Instruction:
Turn every line in the items below into a numbered list, skipping any blank lines.

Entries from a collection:
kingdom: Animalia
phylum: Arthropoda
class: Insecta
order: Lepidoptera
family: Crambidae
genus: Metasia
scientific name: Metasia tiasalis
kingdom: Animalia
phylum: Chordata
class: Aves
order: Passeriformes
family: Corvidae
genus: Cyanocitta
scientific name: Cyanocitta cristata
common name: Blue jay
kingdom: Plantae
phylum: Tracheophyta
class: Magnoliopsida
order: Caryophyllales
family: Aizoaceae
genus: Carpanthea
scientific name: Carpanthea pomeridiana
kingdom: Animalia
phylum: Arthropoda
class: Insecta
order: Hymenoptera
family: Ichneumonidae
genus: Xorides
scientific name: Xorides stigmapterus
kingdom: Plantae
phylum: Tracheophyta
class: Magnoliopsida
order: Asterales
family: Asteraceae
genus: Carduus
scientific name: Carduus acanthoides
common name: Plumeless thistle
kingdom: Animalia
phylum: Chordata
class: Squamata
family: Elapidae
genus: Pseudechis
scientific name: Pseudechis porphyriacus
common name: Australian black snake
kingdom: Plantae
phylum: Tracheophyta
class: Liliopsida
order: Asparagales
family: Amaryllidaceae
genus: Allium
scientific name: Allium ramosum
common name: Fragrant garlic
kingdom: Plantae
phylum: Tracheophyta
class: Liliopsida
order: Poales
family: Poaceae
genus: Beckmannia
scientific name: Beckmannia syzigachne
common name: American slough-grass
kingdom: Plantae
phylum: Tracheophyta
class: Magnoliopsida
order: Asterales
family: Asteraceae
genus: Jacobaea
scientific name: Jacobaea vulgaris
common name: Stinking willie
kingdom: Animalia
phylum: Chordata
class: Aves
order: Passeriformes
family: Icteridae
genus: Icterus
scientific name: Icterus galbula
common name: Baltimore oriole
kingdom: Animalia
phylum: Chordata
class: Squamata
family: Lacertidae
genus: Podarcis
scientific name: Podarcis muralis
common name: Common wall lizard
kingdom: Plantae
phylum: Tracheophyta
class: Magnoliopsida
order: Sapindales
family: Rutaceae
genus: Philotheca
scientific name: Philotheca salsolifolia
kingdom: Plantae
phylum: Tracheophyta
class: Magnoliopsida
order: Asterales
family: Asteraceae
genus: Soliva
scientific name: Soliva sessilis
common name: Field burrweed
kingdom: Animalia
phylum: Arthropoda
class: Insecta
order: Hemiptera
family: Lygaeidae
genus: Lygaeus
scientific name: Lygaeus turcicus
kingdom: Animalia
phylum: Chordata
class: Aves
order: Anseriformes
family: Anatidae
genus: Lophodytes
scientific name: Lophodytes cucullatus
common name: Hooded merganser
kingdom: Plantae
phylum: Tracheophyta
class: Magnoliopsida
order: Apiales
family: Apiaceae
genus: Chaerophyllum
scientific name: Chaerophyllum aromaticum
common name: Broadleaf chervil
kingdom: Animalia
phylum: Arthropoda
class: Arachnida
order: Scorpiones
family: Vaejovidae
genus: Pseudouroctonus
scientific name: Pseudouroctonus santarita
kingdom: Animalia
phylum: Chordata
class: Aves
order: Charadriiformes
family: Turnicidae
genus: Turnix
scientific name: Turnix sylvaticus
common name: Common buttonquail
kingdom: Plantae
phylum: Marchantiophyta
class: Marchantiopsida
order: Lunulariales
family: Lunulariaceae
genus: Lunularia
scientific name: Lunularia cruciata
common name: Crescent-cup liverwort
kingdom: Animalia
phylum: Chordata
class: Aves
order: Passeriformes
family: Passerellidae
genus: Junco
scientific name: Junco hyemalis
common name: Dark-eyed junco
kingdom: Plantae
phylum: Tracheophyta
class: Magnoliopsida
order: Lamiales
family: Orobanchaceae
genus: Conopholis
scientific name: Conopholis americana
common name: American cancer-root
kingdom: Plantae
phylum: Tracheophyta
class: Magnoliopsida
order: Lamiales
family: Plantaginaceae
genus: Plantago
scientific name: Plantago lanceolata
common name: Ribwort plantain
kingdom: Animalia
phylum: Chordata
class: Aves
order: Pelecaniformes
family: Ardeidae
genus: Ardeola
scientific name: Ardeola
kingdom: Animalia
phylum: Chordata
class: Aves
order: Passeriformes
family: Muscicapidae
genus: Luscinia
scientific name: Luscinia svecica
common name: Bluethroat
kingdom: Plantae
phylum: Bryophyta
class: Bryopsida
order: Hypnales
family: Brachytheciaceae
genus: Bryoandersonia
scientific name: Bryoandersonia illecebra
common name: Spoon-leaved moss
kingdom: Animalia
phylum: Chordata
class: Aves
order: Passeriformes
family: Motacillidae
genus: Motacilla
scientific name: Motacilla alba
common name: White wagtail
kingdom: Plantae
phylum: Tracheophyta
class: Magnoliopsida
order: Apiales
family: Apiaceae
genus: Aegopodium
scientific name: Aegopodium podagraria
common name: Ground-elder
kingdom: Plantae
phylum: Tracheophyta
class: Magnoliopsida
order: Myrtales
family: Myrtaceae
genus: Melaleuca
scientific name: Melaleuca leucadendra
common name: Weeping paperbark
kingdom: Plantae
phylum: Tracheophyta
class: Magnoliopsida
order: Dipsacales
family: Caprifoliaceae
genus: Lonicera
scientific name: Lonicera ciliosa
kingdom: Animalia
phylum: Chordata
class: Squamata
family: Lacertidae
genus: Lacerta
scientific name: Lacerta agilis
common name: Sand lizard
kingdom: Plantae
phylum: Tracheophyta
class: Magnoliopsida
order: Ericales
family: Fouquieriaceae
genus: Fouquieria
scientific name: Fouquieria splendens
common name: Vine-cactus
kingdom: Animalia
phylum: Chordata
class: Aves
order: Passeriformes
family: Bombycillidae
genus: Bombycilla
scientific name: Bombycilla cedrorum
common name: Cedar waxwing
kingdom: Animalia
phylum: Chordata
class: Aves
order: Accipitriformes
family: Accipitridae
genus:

Reply to the exercise:
1. kingdom: Animalia
2. phylum: Arthropoda
3. class: Insecta
4. order: Lepidoptera
5. family: Crambidae
6. genus: Metasia
7. scientific name: Metasia tiasalis
8. kingdom: Animalia
9. phylum: Chordata
10. class: Aves
11. order: Passeriformes
12. family: Corvidae
13. genus: Cyanocitta
14. scientific name: Cyanocitta cristata
15. common name: Blue jay
16. kingdom: Plantae
17. phylum: Tracheophyta
18. class: Magnoliopsida
19. order: Caryophyllales
20. family: Aizoaceae
21. genus: Carpanthea
22. scientific name: Carpanthea pomeridiana
23. kingdom: Animalia
24. phylum: Arthropoda
25. class: Insecta
26. order: Hymenoptera
27. family: Ichneumonidae
28. genus: Xorides
29. scientific name: Xorides stigmapterus
30. kingdom: Plantae
31. phylum: Tracheophyta
32. class: Magnoliopsida
33. order: Asterales
34. family: Asteraceae
35. genus: Carduus
36. scientific name: Carduus acanthoides
37. common name: Plumeless thistle
38. kingdom: Animalia
39. phylum: Chordata
40. class: Squamata
41. family: Elapidae
42. genus: Pseudechis
43. scientific name: Pseudechis porphyriacus
44. common name: Australian black snake
45. kingdom: Plantae
46. phylum: Tracheophyta
47. class: Liliopsida
48. order: Asparagales
49. family: Amaryllidaceae
50. genus: Allium
51. scientific name: Allium ramosum
52. common name: Fragrant garlic
53. kingdom: Plantae
54. phylum: Tracheophyta
55. class: Liliopsida
56. order: Poales
57. family: Poaceae
58. genus: Beckmannia
59. scientific name: Beckmannia syzigachne
60. common name: American slough-grass
61. kingdom: Plantae
62. phylum: Tracheophyta
63. class: Magnoliopsida
64. order: Asterales
65. family: Asteraceae
66. genus: Jacobaea
67. scientific name: Jacobaea vulgaris
68. common name: Stinking willie
69. kingdom: Animalia
70. phylum: Chordata
71. class: Aves
72. order: Passeriformes
73. family: Icteridae
74. genus: Icterus
75. scientific name: Icterus galbula
76. common name: Baltimore oriole
77. kingdom: Animalia
78. phylum: Chordata
79. class: Squamata
80. family: Lacertidae
81. genus: Podarcis
82. scientific name: Podarcis muralis
83. common name: Common wall lizard
84. kingdom: Plantae
85. phylum: Tracheophyta
86. class: Magnoliopsida
87. order: Sapindales
88. family: Rutaceae
89. genus: Philotheca
90. scientific name: Philotheca salsolifolia
91. kingdom: Plantae
92. phylum: Tracheophyta
93. class: Magnoliopsida
94. order: Asterales
95. family: Asteraceae
96. genus: Soliva
97. scientific name: Soliva sessilis
98. common name: Field burrweed
99. kingdom: Animalia
100. phylum: Arthropoda
101. class: Insecta
102. order: Hemiptera
103. family: Lygaeidae
104. genus: Lygaeus
105. scientific name: Lygaeus turcicus
106. kingdom: Animalia
107. phylum: Chordata
108. class: Aves
109. order: Anseriformes
110. family: Anatidae
111. genus: Lophodytes
112. scientific name: Lophodytes cucullatus
113. common name: Hooded merganser
114. kingdom: Plantae
115. phylum: Tracheophyta
116. class: Magnoliopsida
117. order: Apiales
118. family: Apiaceae
119. genus: Chaerophyllum
120. scientific name: Chaerophyllum aromaticum
121. common name: Broadleaf chervil
122. kingdom: Animalia
123. phylum: Arthropoda
124. class: Arachnida
125. order: Scorpiones
126. family: Vaejovidae
127. genus: Pseudouroctonus
128. scientific name: Pseudouroctonus santarita
129. kingdom: Animalia
130. phylum: Chordata
131. class: Aves
132. order: Charadriiformes
133. family: Turnicidae
134. genus: Turnix
135. scientific name: Turnix sylvaticus
136. common name: Common buttonquail
137. kingdom: Plantae
138. phylum: Marchantiophyta
139. class: Marchantiopsida
140. order: Lunulariales
141. family: Lunulariaceae
142. genus: Lunularia
143. scientific name: Lunularia cruciata
144. common name: Crescent-cup liverwort
145. kingdom: Animalia
146. phylum: Chordata
147. class: Aves
148. order: Passeriformes
149. family: Passerellidae
150. genus: Junco
151. scientific name: Junco hyemalis
152. common name: Dark-eyed junco
153. kingdom: Plantae
154. phylum: Tracheophyta
155. class: Magnoliopsida
156. order: Lamiales
157. family: Orobanchaceae
158. genus: Conopholis
159. scientific name: Conopholis americana
160. common name: American cancer-root
161. kingdom: Plantae
162. phylum: Tracheophyta
163. class: Magnoliopsida
164. order: Lamiales
165. family: Plantaginaceae
166. genus: Plantago
167. scientific name: Plantago lanceolata
168. common name: Ribwort plantain
169. kingdom: Animalia
170. phylum: Chordata
171. class: Aves
172. order: Pelecaniformes
173. family: Ardeidae
174. genus: Ardeola
175. scientific name: Ardeola
176. kingdom: Animalia
177. phylum: Chordata
178. class: Aves
179. order: Passeriformes
180. family: Muscicapidae
181. genus: Luscinia
182. scientific name: Luscinia svecica
183. common name: Bluethroat
184. kingdom: Plantae
185. phylum: Bryophyta
186. class: Bryopsida
187. order: Hypnales
188. family: Brachytheciaceae
189. genus: Bryoandersonia
190. scientific name: Bryoandersonia illecebra
191. common name: Spoon-leaved moss
192. kingdom: Animalia
193. phylum: Chordata
194. class: Aves
195. order: Passeriformes
196. family: Motacillidae
197. genus: Motacilla
198. scientific name: Motacilla alba
199. common name: White wagtail
200. kingdom: Plantae
201. phylum: Tracheophyta
202. class: Magnoliopsida
203. order: Apiales
204. family: Apiaceae
205. genus: Aegopodium
206. scientific name: Aegopodium podagraria
207. common name: Ground-elder
208. kingdom: Plantae
209. phylum: Tracheophyta
210. class: Magnoliopsida
211. order: Myrtales
212. family: Myrtaceae
213. genus: Melaleuca
214. scientific name: Melaleuca leucadendra
215. common name: Weeping paperbark
216. kingdom: Plantae
217. phylum: Tracheophyta
218. class: Magnoliopsida
219. order: Dipsacales
220. family: Caprifoliaceae
221. genus: Lonicera
222. scientific name: Lonicera ciliosa
223. kingdom: Animalia
224. phylum: Chordata
225. class: Squamata
226. family: Lacertidae
227. genus: Lacerta
228. scientific name: Lacerta agilis
229. common name: Sand lizard
230. kingdom: Plantae
231. phylum: Tracheophyta
232. class: Magnoliopsida
233. order: Ericales
234. family: Fouquieriaceae
235. genus: Fouquieria
236. scientific name: Fouquieria splendens
237. common name: Vine-cactus
238. kingdom: Animalia
239. phylum: Chordata
240. class: Aves
241. order: Passeriformes
242. family: Bombycillidae
243. genus: Bombycilla
244. scientific name: Bombycilla cedrorum
245. common name: Cedar waxwing
246. kingdom: Animalia
247. phylum: Chordata
248. class: Aves
249. order: Accipitriformes
250. family: Accipitridae
251. genus:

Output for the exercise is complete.